Therapists should always remember that the client is the real expert in the room. While it is perfectly appropriate to ask questions, they should be imbued with a certain awareness and avoid minimizing the reality the client is living. As a therapist, “I will meet you where you are,” explains Tony. “Question could be, ‘How would you like me to address you?’ or ‘What are your pronouns?’ to let down potential walls.” Don’t automatically assume the client wants surgery simply because he/she/ze/ey identifies as transgender.
Some genderqueer people prefer to use gender-neutral pronouns. Usage of singular they, their, and them is the most common. Ze, hir, hirs and ey, eir, em are used as well.
In 2012, a gender-neutral pronoun "hen" was proposed in Sweden. Swedish was the first language to officially add a third-person neutral pronoun for people. "Hen" can be used to describe anyone regardless of their sex or gender identification.
This much language change and variety can be daunting and confusing. Tony and Tammi recommend an affirmative therapy approach: listen to their narrative without judging. Individual clients can express who they are, and the therapist’s role is to affirm it, not to correct it. “You don’t try to change them but affirm and support,” explains Tammi. “As a therapist, you should realize these individuals have likely experienced mass quantities of discrimination outside of your counseling environment. The best approach you can use is to honor who they are.”

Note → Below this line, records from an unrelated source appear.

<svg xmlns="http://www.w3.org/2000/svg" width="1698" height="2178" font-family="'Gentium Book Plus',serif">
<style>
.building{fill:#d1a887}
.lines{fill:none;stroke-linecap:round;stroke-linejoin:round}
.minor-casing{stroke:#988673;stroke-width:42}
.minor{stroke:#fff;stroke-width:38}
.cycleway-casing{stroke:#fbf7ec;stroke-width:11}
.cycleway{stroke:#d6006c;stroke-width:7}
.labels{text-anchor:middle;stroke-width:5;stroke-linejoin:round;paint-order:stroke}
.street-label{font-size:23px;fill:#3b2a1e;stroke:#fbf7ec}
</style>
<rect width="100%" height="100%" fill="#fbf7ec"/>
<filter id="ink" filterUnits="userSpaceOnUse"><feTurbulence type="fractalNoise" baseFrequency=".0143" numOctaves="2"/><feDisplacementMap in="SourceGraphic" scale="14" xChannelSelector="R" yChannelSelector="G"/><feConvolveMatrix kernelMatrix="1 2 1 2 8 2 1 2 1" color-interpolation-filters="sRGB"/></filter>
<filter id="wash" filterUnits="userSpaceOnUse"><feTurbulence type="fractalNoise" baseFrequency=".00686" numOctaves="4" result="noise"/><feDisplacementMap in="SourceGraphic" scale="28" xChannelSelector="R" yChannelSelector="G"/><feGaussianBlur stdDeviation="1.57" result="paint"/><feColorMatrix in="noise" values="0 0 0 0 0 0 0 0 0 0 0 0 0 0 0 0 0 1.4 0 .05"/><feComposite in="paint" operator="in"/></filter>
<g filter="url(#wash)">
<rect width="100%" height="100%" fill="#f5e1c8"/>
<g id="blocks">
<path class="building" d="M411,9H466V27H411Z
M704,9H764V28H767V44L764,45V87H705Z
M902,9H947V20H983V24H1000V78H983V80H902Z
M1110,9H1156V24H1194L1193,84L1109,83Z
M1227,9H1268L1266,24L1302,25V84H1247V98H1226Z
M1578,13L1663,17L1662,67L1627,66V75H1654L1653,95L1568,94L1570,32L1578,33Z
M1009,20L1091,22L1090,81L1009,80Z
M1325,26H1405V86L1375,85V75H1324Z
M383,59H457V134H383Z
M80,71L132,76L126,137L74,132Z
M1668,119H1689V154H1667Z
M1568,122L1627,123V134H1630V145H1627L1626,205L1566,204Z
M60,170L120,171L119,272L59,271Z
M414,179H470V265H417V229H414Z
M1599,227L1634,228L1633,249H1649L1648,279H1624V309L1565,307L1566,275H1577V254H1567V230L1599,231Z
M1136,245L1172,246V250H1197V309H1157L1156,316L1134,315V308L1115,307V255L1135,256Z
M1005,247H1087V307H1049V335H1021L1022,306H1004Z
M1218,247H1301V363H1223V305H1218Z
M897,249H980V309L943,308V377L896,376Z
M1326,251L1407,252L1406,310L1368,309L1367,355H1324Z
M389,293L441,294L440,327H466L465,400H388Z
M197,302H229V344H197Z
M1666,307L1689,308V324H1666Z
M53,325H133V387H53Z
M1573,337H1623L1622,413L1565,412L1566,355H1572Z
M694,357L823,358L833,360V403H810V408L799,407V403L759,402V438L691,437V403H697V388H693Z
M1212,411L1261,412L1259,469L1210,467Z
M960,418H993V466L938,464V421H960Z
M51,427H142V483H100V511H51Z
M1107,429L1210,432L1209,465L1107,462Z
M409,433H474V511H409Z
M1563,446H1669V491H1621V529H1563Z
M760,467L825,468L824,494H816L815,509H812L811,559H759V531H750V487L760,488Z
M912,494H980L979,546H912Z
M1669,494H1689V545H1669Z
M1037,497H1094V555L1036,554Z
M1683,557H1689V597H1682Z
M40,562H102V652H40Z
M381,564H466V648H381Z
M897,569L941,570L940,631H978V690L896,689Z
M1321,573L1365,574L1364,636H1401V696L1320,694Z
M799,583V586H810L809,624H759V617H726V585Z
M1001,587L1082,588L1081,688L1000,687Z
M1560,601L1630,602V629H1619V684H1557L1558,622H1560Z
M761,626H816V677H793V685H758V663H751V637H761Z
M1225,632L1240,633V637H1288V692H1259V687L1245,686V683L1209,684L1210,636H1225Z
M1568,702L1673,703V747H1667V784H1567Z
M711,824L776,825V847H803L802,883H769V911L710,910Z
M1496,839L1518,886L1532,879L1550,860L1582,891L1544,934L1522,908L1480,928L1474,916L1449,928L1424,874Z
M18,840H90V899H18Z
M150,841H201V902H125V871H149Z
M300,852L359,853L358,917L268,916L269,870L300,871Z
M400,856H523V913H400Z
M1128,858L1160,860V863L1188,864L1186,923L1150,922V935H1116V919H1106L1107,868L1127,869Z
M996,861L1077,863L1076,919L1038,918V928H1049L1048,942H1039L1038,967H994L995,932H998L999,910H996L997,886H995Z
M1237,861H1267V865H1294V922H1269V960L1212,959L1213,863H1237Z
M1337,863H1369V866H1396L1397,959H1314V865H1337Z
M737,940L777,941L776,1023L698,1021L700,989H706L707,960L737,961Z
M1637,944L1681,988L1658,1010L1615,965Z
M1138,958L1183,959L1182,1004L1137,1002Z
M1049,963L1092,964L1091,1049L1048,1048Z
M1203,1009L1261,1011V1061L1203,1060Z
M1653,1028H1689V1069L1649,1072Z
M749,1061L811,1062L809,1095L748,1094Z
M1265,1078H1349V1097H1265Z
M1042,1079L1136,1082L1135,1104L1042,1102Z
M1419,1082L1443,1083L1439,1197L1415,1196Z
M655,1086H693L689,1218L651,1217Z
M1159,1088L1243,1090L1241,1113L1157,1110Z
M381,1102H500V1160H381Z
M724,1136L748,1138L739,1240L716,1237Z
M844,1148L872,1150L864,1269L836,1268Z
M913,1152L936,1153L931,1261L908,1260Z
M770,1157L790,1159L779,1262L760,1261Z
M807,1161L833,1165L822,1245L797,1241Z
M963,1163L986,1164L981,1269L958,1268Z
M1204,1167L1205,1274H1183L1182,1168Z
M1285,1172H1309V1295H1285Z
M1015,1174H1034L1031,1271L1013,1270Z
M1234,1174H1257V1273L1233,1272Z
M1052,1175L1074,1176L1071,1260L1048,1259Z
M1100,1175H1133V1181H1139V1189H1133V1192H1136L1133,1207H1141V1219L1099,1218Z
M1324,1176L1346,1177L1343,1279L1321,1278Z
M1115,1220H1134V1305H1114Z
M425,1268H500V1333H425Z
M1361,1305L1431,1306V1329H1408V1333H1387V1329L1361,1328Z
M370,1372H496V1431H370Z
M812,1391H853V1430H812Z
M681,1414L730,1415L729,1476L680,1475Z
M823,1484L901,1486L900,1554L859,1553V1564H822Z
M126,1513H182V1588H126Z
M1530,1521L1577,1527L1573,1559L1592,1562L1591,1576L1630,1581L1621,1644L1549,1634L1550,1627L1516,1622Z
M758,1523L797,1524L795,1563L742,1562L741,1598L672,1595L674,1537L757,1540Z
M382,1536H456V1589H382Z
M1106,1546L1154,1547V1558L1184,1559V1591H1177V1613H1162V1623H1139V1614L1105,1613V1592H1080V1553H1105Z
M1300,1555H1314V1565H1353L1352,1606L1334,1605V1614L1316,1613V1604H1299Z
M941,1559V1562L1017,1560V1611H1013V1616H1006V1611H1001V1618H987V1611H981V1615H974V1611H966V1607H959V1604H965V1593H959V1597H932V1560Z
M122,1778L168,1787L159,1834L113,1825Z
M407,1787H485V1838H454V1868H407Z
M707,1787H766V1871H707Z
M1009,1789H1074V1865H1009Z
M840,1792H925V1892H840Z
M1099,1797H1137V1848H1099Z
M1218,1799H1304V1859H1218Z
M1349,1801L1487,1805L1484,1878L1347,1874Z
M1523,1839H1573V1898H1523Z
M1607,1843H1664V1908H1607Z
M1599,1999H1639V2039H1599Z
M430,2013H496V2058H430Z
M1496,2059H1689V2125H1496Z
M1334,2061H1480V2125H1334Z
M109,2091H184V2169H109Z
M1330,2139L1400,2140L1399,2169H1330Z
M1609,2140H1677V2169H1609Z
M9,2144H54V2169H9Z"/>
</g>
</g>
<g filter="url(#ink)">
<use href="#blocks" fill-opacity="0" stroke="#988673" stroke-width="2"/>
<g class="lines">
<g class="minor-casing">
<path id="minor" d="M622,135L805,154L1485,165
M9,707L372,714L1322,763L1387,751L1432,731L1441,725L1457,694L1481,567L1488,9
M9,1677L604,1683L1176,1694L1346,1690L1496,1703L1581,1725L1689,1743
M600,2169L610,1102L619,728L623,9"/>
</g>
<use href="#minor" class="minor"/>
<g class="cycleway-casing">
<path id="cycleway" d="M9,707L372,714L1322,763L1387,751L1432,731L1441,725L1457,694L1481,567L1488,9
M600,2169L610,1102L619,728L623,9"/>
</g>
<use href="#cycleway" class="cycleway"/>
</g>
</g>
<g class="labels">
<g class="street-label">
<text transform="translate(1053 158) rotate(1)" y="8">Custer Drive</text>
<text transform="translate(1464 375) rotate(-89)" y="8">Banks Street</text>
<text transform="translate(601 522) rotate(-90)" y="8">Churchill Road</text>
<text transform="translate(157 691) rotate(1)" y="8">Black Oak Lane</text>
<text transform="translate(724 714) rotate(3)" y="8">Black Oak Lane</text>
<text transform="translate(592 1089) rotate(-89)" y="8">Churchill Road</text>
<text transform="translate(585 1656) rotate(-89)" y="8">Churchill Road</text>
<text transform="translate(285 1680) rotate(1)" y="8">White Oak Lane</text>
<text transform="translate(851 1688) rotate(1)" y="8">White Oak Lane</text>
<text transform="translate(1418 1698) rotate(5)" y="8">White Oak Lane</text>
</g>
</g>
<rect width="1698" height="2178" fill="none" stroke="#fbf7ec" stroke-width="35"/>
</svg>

As a result of the widespread discrimination and other stressors, substance abuse is disproportionately high in the transgender population. Addiction professionals should not try treating substance use disorders without an understanding of the co-occurring transgender situation. Since the client is likely to have suffered sexual assault and other physical violence, trauma-informed care is also indicated. Frequently, an interdisciplinary approach is required to deal with multiple medical and psychological problems. Proficient therapists reach out and collaborate.
Tammi and Tony Dice finished the lecture with a case study of a patient in an addiction treatment center. On his intake forms Jack indicated that he was a 32-year-old African-American heterosexual male. During treatment, Jack disclosed that he was transgender and wished to use the time in treatment to begin her transition. She requested to be referred to as “Jacky” and wanted to be transferred to the female dormitories. She stated that she had been aware of her transgender status for some time and had been misusing drugs as a way of coping with “living a lie.”
At The Farley Center, addiction treatment addresses all the needs of the patient based on a thorough assessment. Traumatic experiences can alter the way people cope with stress and, in turn, affect recovery. Chronic pain, depression, anxiety, medical conditions, or a non-traditional gender identity need to be addressed in therapy. Supportive needs vary from individual to individual.
Farley’s multidisciplinary team—which includes an addiction medicine physician, an addiction psychiatrist, psychologists, licensed clinicians, nurses, and patients—collaborates to maximize a comprehensive treatment approach to heal body, mind, and spirit.